Les Républicains du Congrès ont voté plus tôt ce mois-ci pour rejeter une résolution sur les pouvoirs de guerre qui aurait limité la capacité de Trump à mener de nouvelles attaques contre le Venezuela après que deux sénateurs républicains ont changé de cap en faveur de la législation.
Ils l’ont fait sur la base d’assurances informelles de la half de l’administration selon laquelle elle consulterait les membres du Congrès avant d’entreprendre une motion militaire.
«J’étais un grand fan de [congressional] session lorsque j’étais assis là-bas”, a déclaré Rubio, en plaisantant sur son mandat de sénateur au sein du comité. “Maintenant, vous savez, c’est un travail différent, une époque différente.”
La loi sur les pouvoirs de guerre dicte la manière dont l’exécutif doit gérer les opérations militaires, notamment que l’administration doit informer le Congrès dans les 48 heures suivant une opération militaire.
“Et si cela doit durer plus de 60 jours, nous devons le présenter au Congrès. Nous ne prévoyons pas qu’aucune de ces choses ne se produise”, a déclaré Rubio.
Il a ajouté que l’objectif remaining de l’administration est « un Venezuela amical, steady et prospère », et a averti que des élections libres et équitables prendraient du temps alors que l’administration travaille avec Rodríguez pour stabiliser le pays.
« Vous pouvez avoir des élections toute la journée, mais si l’opposition n’a pas accès aux médias… ce ne sont pas des élections libres et équitables », a déclaré Rubio. “Il y a un pourcentage de la inhabitants vénézuélienne… qui n’aime peut-être pas Maduro, mais qui reste attaché à l’idéologie chaviste.

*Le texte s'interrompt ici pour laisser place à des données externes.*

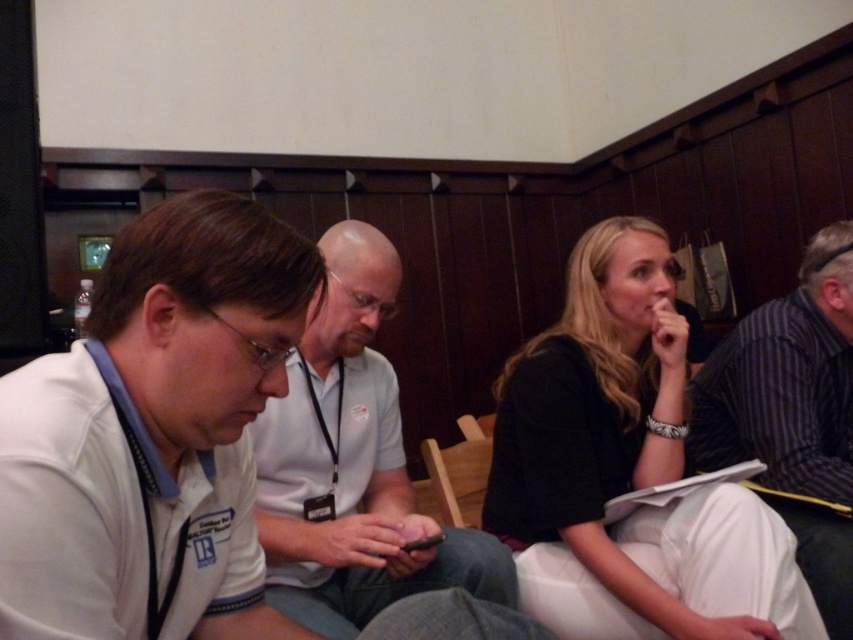
Question: Is black matte jacket at upper right wider than striped cotton shirt at right?

Choices:
 (A) no
 (B) yes

Answer: (B)

Question: Based on their relative distances, which object is nearer to the black matte jacket at upper right?

Choices:
 (A) white matte shirt at left
 (B) striped cotton shirt at right

Answer: (B)

Question: From the image, what is the correct spatial relationship of black matte jacket at upper right in relation to striped cotton shirt at right?

Choices:
 (A) left
 (B) right

Answer: (A)

Question: Among these objects, which one is nearest to the camera?

Choices:
 (A) white matte shirt at left
 (B) striped cotton shirt at right
 (C) black matte jacket at upper right

Answer: (A)

Question: Observing the image, what is the correct spatial positioning of white matte shirt at left in reference to striped cotton shirt at right?

Choices:
 (A) below
 (B) above

Answer: (B)

Question: Which is nearer to the black matte jacket at upper right?

Choices:
 (A) striped cotton shirt at right
 (B) white matte shirt at center

Answer: (B)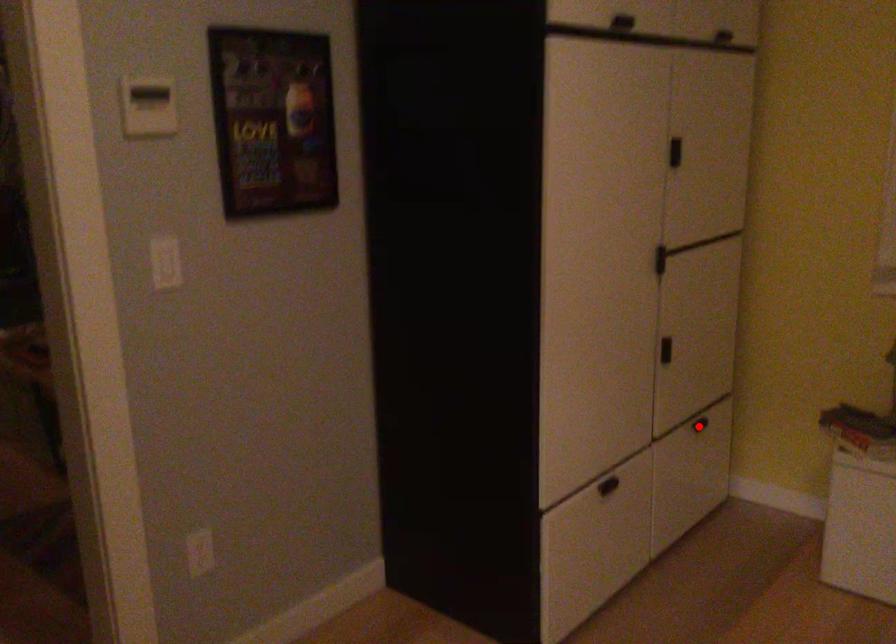
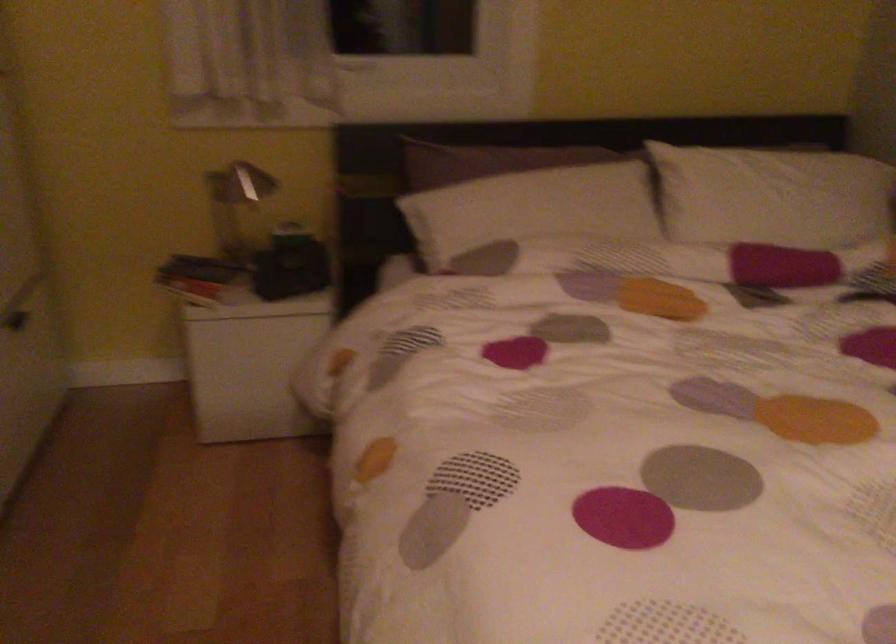
Find the pixel in the second image that matches the highlighted location in the first image.

(21, 323)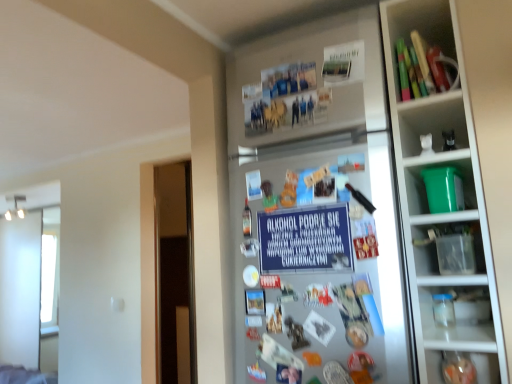
At what (x,y) coordinates should I click in order to perform the action: click on blue paper sign at center. Please return your answer as a coordinate pair (x, y). This screenshot has width=512, height=384. Looking at the image, I should click on (305, 239).

This screenshot has height=384, width=512. Describe the element at coordinates (305, 239) in the screenshot. I see `blue paper sign at center` at that location.

This screenshot has height=384, width=512. Describe the element at coordinates (437, 166) in the screenshot. I see `green plastic bucket at right, which is counted as the 2th shelf, starting from the top` at that location.

How much space does wooden blocks at upper right, positioned as the first shelf in top-to-bottom order, occupy horizontally?

The width of wooden blocks at upper right, positioned as the first shelf in top-to-bottom order, is 5.28 inches.

What do you see at coordinates (418, 26) in the screenshot?
I see `wooden blocks at upper right, positioned as the first shelf in top-to-bottom order` at bounding box center [418, 26].

What do you see at coordinates (315, 210) in the screenshot? I see `silver metallic fridge at center` at bounding box center [315, 210].

Identify the location of blue paper sign at center. (305, 239).

Can you confirm if blue paper sign at center is shorter than silver metallic fridge at center?

Yes.

Is blue paper sign at center with silver metallic fridge at center?

They are not placed beside each other.

Which object is positioned more to the left, blue paper sign at center or silver metallic fridge at center?

Positioned to the left is blue paper sign at center.

From the image's perspective, is blue paper sign at center located above or below silver metallic fridge at center?

blue paper sign at center is above silver metallic fridge at center.

Identify the location of shelf that is the 2nd object located above the blue paper sign at center (from the image's perspective). The height and width of the screenshot is (384, 512). (418, 26).

Can we say blue paper sign at center lies outside wooden blocks at upper right, which is counted as the second shelf, starting from the bottom?

blue paper sign at center is positioned outside wooden blocks at upper right, which is counted as the second shelf, starting from the bottom.

Does point (302, 209) lie behind point (397, 81)?

Yes.

Can you tell me how much blue paper sign at center and wooden blocks at upper right, positioned as the first shelf in top-to-bottom order, differ in facing direction?

0.772 degrees.

From the image's perspective, is silver metallic fridge at center located beneath blue paper sign at center?

Yes, from the image's perspective, silver metallic fridge at center is beneath blue paper sign at center.

Does silver metallic fridge at center have a lesser width compared to blue paper sign at center?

Ils seront également représentés dans cette plateforme.”
Rubio n’a pas fourni de délais concrets, ce qui a suscité le scepticisme des législateurs qui ont cité des informations en cours selon lesquelles des prisonniers politiques seraient toujours emprisonnés et que des personnalités de l’opposition telles qu’Edmundo González Urrutia et María Corina Machado seraient toujours empêchées de se présenter aux élections. Il rencontrera Machado cette semaine pour discuter de son rôle dans le changement de régime en cours.
“Je connais Maria Corina depuis probablement 12 ou 13 ans”, a déclaré Rubio. “J’ai probablement eu affaire à elle plus qu’à quiconque.”
Mais la réalité sur le terrain reste difficile, a-t-il déclaré, ajoutant que l’administration a parié sur le gouvernement vénézuélien actuel pour qu’il se conforme aux efforts américains visant à stabiliser l’économie et à éliminer la violence politique avant la tenue d’élections équitables.
« Les gens qui contrôlent les armes et les establishments gouvernementales sont entre les mains de ce régime », a déclaré Rubio.